▶ **Data in this exercise**
══════════════════════════════
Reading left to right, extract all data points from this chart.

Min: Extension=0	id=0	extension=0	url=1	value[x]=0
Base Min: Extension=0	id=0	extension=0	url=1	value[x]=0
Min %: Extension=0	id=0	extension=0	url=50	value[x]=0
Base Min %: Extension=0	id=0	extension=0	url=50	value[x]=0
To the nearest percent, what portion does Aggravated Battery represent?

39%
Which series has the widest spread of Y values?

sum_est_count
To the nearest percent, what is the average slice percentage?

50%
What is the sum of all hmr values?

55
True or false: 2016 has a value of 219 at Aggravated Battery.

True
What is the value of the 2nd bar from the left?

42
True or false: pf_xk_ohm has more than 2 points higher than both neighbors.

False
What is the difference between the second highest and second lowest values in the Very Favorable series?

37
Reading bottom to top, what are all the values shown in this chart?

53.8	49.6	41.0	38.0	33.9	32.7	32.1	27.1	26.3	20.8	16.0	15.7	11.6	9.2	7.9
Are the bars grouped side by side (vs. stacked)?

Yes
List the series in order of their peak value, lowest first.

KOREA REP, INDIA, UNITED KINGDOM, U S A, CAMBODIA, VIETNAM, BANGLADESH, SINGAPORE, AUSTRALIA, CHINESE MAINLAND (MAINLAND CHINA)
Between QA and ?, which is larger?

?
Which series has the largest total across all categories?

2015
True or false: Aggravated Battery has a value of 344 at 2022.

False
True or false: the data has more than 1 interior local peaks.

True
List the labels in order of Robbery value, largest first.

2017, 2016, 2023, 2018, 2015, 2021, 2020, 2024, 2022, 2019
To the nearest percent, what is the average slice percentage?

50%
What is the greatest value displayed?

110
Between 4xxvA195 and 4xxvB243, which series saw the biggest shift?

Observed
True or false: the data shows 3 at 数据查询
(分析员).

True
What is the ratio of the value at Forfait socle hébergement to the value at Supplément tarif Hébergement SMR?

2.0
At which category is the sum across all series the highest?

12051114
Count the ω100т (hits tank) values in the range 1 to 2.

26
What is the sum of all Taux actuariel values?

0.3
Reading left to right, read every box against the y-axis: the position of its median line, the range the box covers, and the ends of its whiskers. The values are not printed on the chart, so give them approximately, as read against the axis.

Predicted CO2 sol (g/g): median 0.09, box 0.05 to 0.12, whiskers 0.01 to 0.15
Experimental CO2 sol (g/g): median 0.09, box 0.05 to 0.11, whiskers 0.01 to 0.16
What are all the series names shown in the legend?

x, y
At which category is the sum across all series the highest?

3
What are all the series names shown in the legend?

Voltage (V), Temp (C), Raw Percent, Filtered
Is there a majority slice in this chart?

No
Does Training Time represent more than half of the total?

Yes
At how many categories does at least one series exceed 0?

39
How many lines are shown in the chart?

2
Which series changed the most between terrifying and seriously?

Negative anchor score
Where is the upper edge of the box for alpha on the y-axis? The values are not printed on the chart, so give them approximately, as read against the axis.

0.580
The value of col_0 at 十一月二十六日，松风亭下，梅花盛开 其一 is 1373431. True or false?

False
══════════════════════════════
▶ **What to produce**
Write out the listing above again, substituting "Simple Battery" for every occurrence of "Aggravated Battery" and leaving all other text unchanged.

▶ **Problem solution**
Reading left to right, extract all data points from this chart.

Min: Extension=0	id=0	extension=0	url=1	value[x]=0
Base Min: Extension=0	id=0	extension=0	url=1	value[x]=0
Min %: Extension=0	id=0	extension=0	url=50	value[x]=0
Base Min %: Extension=0	id=0	extension=0	url=50	value[x]=0
To the nearest percent, what portion does Simple Battery represent?

39%
Which series has the widest spread of Y values?

sum_est_count
To the nearest percent, what is the average slice percentage?

50%
What is the sum of all hmr values?

55
True or false: 2016 has a value of 219 at Simple Battery.

True
What is the value of the 2nd bar from the left?

42
True or false: pf_xk_ohm has more than 2 points higher than both neighbors.

False
What is the difference between the second highest and second lowest values in the Very Favorable series?

37
Reading bottom to top, what are all the values shown in this chart?

53.8	49.6	41.0	38.0	33.9	32.7	32.1	27.1	26.3	20.8	16.0	15.7	11.6	9.2	7.9
Are the bars grouped side by side (vs. stacked)?

Yes
List the series in order of their peak value, lowest first.

KOREA REP, INDIA, UNITED KINGDOM, U S A, CAMBODIA, VIETNAM, BANGLADESH, SINGAPORE, AUSTRALIA, CHINESE MAINLAND (MAINLAND CHINA)
Between QA and ?, which is larger?

?
Which series has the largest total across all categories?

2015
True or false: Simple Battery has a value of 344 at 2022.

False
True or false: the data has more than 1 interior local peaks.

True
List the labels in order of Robbery value, largest first.

2017, 2016, 2023, 2018, 2015, 2021, 2020, 2024, 2022, 2019
To the nearest percent, what is the average slice percentage?

50%
What is the greatest value displayed?

110
Between 4xxvA195 and 4xxvB243, which series saw the biggest shift?

Observed
True or false: the data shows 3 at 数据查询
(分析员).

True
What is the ratio of the value at Forfait socle hébergement to the value at Supplément tarif Hébergement SMR?

2.0
At which category is the sum across all series the highest?

12051114
Count the ω100т (hits tank) values in the range 1 to 2.

26
What is the sum of all Taux actuariel values?

0.3
Reading left to right, read every box against the y-axis: the position of its median line, the range the box covers, and the ends of its whiskers. The values are not printed on the chart, so give them approximately, as read against the axis.

Predicted CO2 sol (g/g): median 0.09, box 0.05 to 0.12, whiskers 0.01 to 0.15
Experimental CO2 sol (g/g): median 0.09, box 0.05 to 0.11, whiskers 0.01 to 0.16
What are all the series names shown in the legend?

x, y
At which category is the sum across all series the highest?

3
What are all the series names shown in the legend?

Voltage (V), Temp (C), Raw Percent, Filtered
Is there a majority slice in this chart?

No
Does Training Time represent more than half of the total?

Yes
At how many categories does at least one series exceed 0?

39
How many lines are shown in the chart?

2
Which series changed the most between terrifying and seriously?

Negative anchor score
Where is the upper edge of the box for alpha on the y-axis? The values are not printed on the chart, so give them approximately, as read against the axis.

0.580
The value of col_0 at 十一月二十六日，松风亭下，梅花盛开 其一 is 1373431. True or false?

False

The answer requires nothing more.